Gesundheitsversorgung kann nur dann bedarfsgerecht gewährleistet werden, wenn sie über Sektorengrenzen hinweg geplant und vergütet wird. Darin waren sich die Teilnehmer des Deggendorfer Forums weitgehend einig. „Wir müssen endlich dahin kommen, dass der Patient vor Ort das bekommt, was er tatsächlich benötigt. Ein Ansatzpunkt dafür ist es, die heutige Kapazitätsplanung nach Arztsitzen oder Bettenzahlen mittelfristig durch eine Planung zu ersetzen, die sich am tatsächlichen medizinischen Bedarf der Bevölkerung in einer Region orientiert“, sagte Professorin Claudia Wöhler, Landesgeschäftsführerin der Barmer in Bayern.

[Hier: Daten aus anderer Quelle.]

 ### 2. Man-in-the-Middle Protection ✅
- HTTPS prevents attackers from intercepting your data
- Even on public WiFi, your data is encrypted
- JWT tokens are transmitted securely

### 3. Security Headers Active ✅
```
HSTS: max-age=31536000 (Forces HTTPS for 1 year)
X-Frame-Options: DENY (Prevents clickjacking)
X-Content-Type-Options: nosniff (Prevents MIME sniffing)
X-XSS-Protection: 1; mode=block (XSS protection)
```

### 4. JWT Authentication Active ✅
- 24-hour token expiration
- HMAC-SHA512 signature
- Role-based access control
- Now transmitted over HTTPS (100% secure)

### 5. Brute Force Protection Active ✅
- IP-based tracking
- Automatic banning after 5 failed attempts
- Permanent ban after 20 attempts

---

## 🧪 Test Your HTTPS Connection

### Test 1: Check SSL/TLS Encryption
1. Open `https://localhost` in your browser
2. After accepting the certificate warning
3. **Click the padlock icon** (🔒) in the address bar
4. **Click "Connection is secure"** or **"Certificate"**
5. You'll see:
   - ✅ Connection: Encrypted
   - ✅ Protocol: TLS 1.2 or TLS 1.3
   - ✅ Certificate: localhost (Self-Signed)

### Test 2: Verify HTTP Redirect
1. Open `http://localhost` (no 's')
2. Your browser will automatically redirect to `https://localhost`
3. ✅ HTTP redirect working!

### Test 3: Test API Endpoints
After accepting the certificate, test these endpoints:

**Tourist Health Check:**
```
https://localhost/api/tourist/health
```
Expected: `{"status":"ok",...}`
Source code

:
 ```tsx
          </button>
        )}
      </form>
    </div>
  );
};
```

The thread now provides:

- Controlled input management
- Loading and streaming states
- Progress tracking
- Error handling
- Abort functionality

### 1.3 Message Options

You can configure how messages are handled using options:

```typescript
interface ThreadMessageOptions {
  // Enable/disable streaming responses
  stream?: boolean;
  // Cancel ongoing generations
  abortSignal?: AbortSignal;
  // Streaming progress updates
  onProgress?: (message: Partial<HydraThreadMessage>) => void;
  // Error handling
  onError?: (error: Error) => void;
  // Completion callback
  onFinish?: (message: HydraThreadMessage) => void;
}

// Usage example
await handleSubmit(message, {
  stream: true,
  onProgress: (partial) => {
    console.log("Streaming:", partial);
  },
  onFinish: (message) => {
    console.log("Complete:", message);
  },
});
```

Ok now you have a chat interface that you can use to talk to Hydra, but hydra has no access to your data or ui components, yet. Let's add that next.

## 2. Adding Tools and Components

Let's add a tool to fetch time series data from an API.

Die Diskussionen offenbarten aber auch, dass die Positionen der Experten zum Teil weit auseinander gehen, wenn es darum geht, wie ambulanter und stationärer Bereich tatsächlich enger verzahnt werden können. So rammte Siegfried Hasenbein, Geschäftsführer der Bayerischen Krankenhausgesellschaft, erstmal Pflöcke ein, indem er die Bedeutung der Krankenhäuser als Rückgrat der Versorgung herausstellte und darauf verwies, dass diese zunehmend ambulante Tätigkeiten übernehmen. Er räumte ein, dass es bei den Schnittstellen zum ambulanten Sektor noch Optimierungsbedarf gebe und die Aufgaben sinnvoll geteilt werden müssten.
Auch die Politik sieht zwischen der ambulanten und stationären Welt erhebliche Differenzen. Stephan Stracke, Bundestagsabgeordneter und Vize-Chef der CSU-Landesgruppe, sprach von einer unsichtbaren Mauer zwischen den Sektoren: „Da gibt es mehr ein Nebeneinander als ein Miteinander.“ Andererseits gestand er ein, dass der Gesetzgeber noch nicht weit gekommen sei bei dem Versuch, diese Barriere zu überwinden.

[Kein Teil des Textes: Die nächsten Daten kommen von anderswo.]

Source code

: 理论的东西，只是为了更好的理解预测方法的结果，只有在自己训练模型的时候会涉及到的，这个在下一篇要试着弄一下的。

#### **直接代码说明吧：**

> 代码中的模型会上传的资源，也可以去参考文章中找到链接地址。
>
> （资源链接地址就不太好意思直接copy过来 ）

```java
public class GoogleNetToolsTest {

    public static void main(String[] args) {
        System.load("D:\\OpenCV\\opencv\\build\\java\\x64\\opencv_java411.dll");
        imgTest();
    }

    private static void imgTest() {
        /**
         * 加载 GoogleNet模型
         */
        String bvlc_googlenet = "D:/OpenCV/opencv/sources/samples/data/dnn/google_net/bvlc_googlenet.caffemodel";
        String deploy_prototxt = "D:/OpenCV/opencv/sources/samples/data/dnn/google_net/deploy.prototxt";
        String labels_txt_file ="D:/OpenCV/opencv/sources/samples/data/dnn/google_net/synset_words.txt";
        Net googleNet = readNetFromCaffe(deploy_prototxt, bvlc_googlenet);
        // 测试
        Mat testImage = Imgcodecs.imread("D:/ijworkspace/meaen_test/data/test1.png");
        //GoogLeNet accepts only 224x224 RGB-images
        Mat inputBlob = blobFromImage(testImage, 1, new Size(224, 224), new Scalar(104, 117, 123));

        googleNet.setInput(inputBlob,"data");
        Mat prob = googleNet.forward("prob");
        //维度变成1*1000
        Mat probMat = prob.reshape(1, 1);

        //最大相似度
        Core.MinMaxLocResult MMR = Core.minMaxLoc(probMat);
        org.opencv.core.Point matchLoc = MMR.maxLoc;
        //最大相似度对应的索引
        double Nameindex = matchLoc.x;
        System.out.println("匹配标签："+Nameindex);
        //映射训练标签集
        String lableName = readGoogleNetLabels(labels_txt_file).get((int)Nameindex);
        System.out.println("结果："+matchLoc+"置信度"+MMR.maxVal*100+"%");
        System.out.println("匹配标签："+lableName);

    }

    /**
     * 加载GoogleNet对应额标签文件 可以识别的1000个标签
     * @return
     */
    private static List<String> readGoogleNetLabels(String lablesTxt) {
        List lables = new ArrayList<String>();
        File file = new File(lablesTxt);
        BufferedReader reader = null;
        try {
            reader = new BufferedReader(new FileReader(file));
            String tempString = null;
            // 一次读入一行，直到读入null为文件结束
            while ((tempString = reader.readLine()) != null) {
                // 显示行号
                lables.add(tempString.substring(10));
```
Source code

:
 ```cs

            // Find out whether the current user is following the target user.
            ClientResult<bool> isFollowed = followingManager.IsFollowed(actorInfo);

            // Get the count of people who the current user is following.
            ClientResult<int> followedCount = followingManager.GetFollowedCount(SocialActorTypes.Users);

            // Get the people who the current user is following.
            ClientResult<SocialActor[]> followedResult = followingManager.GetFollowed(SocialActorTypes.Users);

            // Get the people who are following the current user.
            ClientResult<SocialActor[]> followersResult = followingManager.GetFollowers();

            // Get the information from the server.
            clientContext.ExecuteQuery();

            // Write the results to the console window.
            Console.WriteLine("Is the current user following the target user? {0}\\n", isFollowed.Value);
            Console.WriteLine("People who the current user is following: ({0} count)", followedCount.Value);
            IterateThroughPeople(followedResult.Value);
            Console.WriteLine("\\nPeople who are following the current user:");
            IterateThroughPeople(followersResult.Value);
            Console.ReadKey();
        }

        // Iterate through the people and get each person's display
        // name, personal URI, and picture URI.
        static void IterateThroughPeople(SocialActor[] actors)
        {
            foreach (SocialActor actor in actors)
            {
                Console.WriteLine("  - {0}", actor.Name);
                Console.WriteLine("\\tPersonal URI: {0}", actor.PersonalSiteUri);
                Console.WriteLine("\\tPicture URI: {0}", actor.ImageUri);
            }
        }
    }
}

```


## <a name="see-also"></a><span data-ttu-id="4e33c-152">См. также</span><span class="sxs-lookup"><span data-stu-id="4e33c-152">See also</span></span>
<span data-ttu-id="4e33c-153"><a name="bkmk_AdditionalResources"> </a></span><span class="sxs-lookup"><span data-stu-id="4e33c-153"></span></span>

Dr. Gerald Quitterer, Präsident der Bayerischen Landesärztekammer, schlug dagegen versöhnlichere Töne an, indem er bewusst von einer sektorenverbindenden und nicht von einer sektorenübergreifenden Versorgung sprach. Allerdings machte Dr. Wolfgang Krombholz, Vorstandsvorsitzender der KV Bayerns deutlich, dass sich die niedergelassenen Ärzte angesichts der Veränderungen im ärztlichen Bereich und der aktuellen Gesetzesvorhaben erheblich in der Defensive sehen. „Alle Vorschläge gehen zu Lasten der Niedergelassenen“, klagte Krombolz. Die Ärzte befänden sich in einem Abwehrkampf gegen eine falsche Verteilungspolitik.

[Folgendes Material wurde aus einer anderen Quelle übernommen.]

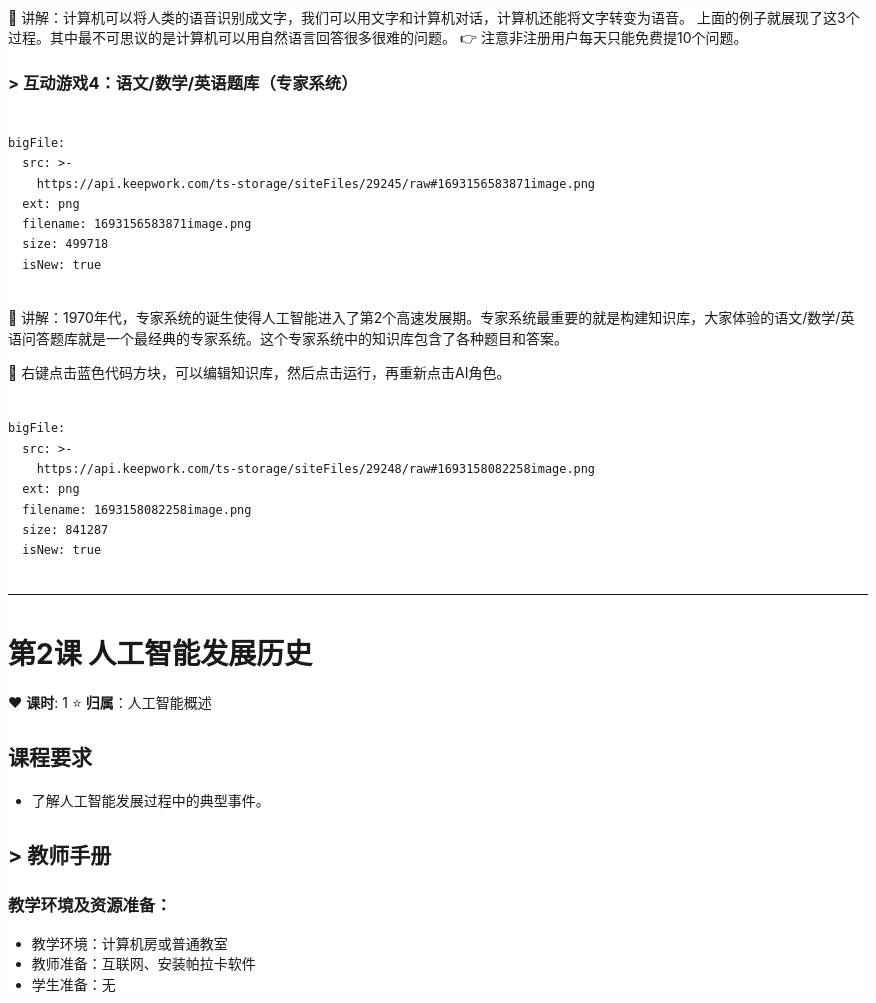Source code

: :dart: 讲解：计算机可以将人类的语音识别成文字，我们可以用文字和计算机对话，计算机还能将文字转变为语音。 上面的例子就展现了这3个过程。其中最不可思议的是计算机可以用自然语言回答很多很难的问题。 
:point_right: 注意非注册用户每天只能免费提10个问题。

###  > 互动游戏4：语文/数学/英语题库（专家系统）

 
```@BigFile

bigFile:
  src: >-
    https://api.keepwork.com/ts-storage/siteFiles/29245/raw#1693156583871image.png
  ext: png
  filename: 1693156583871image.png
  size: 499718
  isNew: true
          
```


:dart: 讲解：1970年代，专家系统的诞生使得人工智能进入了第2个高速发展期。专家系统最重要的就是构建知识库，大家体验的语文/数学/英语问答题库就是一个最经典的专家系统。这个专家系统中的知识库包含了各种题目和答案。

:dart: 右键点击蓝色代码方块，可以编辑知识库，然后点击运行，再重新点击AI角色。

 
```@BigFile

bigFile:
  src: >-
    https://api.keepwork.com/ts-storage/siteFiles/29248/raw#1693158082258image.png
  ext: png
  filename: 1693158082258image.png
  size: 841287
  isNew: true
          
```

---

# 第2课 人工智能发展历史

:heart: **课时**: 1  :star: **归属**：人工智能概述

## 课程要求
- 了解人工智能发展过程中的典型事件。

## > 教师手册

### 教学环境及资源准备：
- 教学环境：计算机房或普通教室
- 教师准备：互联网、安装帕拉卡软件
- 学生准备：无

Immerhin signalisierten die Apotheker, dass sie mit Blick auf das Thema Impfen keine neue Front zu den Ärzten aufmachen wollen. „Das halte ich für völlig überzogen“, sagte Dr. Hans-Peter Hubmann, Vorsitzender des Bayerischen Apothekerverbandes und fügte hinzu, dass ihm dafür die Partnerschaft mit den Ärzten zu wichtig sei.
Studie relativiert?
Übereinstimmung herrschte unter den Fachleuten in Bezug auf die jüngste Bertelsmann-Studie, die eine Schließung zahlreicher Krankenhäuser anregt. Das sei eine private Studie, versuchte Ruth Nowak, Amtschefin des Bayerischen Staatsministeriums für Gesundheit und Pflege, die Bedeutung der Untersuchung zu relativieren. Die Politik müsse aber nicht über jedes Stöckchen springen. Professor Wolfgang Greiner, Mitglied des Sachverständigenrats im Gesundheitswesen, stellte fest, dass es bei dem Thema keinen Mangel an Erkenntnissen gebe. „Wenn es aber um die Schließung eines konkreten Krankenhauses geht, dann beginnen die Probleme.“
Angesichts der teils stark divergierenden Ansichten – auch zu Themen wie Fehlanreize, Mehrversorgungszentren und Digitalisierung – stellte Barmer-Geschäftsführerin Wöhler fest, dass zwar alle das Gleiche wollten, nämlich eine qualitativ gute Versorgung von Patienten. Allerdings seien die Interessen sehr unterschiedlich. Worauf sie die Frage stellte, ob sich in der Branche nur etwas bewegt, wenn ein engagierter Minister sie antreibt, oder ob nicht die realen Veränderungen Antrieb genug sein müssten? Gründe für einen Strukturwandel in der medizinischen Versorgung gebe es jedenfalls genug.